[THE PROBLEM] Below is a listing; give only the number of its lines that contain the word "request".

[DATA EXCERPTS]
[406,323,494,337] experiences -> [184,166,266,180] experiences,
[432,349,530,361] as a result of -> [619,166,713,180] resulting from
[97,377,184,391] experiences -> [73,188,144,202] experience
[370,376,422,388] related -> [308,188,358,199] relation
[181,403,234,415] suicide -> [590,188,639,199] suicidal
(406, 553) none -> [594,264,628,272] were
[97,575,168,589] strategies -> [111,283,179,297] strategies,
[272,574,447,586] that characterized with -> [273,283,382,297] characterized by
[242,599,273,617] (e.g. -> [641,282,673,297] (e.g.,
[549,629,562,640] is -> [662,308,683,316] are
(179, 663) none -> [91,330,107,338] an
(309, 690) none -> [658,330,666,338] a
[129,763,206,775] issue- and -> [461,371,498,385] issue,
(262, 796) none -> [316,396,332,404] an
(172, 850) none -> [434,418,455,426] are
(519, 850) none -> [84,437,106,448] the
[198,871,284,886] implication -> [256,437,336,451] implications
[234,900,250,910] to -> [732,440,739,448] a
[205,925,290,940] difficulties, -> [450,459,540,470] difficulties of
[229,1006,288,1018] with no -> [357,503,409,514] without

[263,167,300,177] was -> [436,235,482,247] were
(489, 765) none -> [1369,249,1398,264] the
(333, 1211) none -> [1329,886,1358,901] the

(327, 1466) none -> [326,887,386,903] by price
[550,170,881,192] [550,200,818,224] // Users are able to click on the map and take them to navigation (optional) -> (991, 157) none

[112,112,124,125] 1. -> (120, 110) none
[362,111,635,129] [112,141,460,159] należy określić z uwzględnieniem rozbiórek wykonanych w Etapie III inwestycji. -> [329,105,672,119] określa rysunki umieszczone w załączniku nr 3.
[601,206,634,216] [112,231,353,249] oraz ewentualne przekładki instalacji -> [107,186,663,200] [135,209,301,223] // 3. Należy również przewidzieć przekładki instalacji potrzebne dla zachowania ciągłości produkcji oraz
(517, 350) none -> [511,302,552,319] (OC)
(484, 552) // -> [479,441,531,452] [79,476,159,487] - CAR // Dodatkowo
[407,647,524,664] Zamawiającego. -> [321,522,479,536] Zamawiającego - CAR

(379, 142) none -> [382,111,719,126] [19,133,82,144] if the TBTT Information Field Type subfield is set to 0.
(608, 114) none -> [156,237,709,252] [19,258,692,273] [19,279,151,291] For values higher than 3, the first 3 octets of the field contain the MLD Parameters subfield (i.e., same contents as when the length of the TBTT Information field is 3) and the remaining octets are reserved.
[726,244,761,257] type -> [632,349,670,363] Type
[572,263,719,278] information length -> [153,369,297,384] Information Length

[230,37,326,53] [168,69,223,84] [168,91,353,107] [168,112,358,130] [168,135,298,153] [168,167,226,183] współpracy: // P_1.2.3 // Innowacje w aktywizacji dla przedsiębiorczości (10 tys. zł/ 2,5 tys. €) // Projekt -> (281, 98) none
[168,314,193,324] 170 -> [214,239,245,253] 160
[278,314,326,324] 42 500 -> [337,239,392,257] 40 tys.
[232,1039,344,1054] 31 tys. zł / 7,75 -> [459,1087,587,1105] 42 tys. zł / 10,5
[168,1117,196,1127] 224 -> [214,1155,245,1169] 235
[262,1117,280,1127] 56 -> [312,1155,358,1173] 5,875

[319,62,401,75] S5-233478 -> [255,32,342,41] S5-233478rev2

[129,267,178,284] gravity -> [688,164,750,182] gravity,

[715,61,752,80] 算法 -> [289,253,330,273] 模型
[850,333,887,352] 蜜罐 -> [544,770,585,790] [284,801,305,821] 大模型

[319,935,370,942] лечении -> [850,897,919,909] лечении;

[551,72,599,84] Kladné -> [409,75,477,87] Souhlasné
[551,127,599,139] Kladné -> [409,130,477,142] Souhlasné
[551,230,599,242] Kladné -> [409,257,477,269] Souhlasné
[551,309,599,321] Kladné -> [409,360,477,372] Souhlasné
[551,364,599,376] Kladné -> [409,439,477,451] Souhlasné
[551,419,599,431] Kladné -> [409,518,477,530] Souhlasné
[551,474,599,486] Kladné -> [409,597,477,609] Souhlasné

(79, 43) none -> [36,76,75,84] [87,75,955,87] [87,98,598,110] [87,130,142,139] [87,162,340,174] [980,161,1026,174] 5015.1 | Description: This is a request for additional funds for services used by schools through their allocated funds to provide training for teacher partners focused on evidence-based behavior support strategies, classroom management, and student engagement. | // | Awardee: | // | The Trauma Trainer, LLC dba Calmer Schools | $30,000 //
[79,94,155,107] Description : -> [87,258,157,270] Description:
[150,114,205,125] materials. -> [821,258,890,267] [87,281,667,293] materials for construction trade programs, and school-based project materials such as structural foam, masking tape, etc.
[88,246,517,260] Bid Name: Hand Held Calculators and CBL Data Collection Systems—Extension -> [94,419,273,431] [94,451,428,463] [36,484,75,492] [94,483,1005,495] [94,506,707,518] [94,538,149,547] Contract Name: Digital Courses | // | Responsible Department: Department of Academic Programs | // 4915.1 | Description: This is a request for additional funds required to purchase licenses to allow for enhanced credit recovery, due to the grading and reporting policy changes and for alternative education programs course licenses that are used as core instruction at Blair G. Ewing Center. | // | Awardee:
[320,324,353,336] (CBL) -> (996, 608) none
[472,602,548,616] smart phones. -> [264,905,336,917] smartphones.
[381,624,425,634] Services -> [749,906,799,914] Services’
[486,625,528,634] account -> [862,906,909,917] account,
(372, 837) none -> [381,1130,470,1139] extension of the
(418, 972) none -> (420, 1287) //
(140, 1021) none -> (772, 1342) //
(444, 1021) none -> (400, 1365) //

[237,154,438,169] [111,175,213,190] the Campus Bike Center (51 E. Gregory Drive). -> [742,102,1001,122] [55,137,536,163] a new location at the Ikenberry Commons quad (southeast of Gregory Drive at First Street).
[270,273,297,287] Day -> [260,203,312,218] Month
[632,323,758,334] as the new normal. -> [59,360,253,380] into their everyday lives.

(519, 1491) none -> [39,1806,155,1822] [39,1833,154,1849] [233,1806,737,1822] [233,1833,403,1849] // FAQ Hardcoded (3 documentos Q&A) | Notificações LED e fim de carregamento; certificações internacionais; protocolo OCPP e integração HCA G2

[SOLUTION BELOW] 2